[Saved data entries]
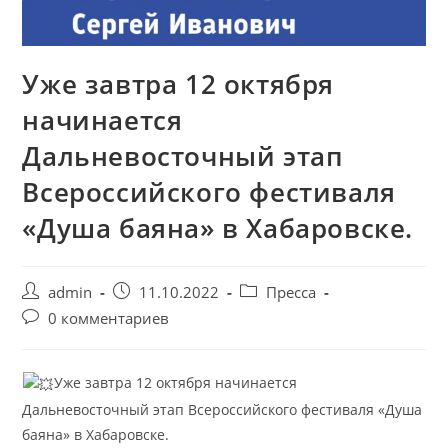
Уже завтра 12 октября
начинается
Дальневосточный этап
Всероссийского фестиваля
«Душа баяна» в Хабаровске.
admin
11.10.2022
Пресса
0 комментариев
Уже завтра 12 октября начинается
Дальневосточный этап Всероссийского фестиваля «Душа
баяна» в Хабаровске.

### [WHAT IS NEEDED]
Copy out the text of all the records above word for word. Leave the pictures out.

### [SOLUTION TO THIS TASK]
Уже завтра 12 октября
начинается
Дальневосточный этап
Всероссийского фестиваля
«Душа баяна» в Хабаровске.
admin
11.10.2022
Пресса
0 комментариев
Уже завтра 12 октября начинается
Дальневосточный этап Всероссийского фестиваля «Душа
баяна» в Хабаровске.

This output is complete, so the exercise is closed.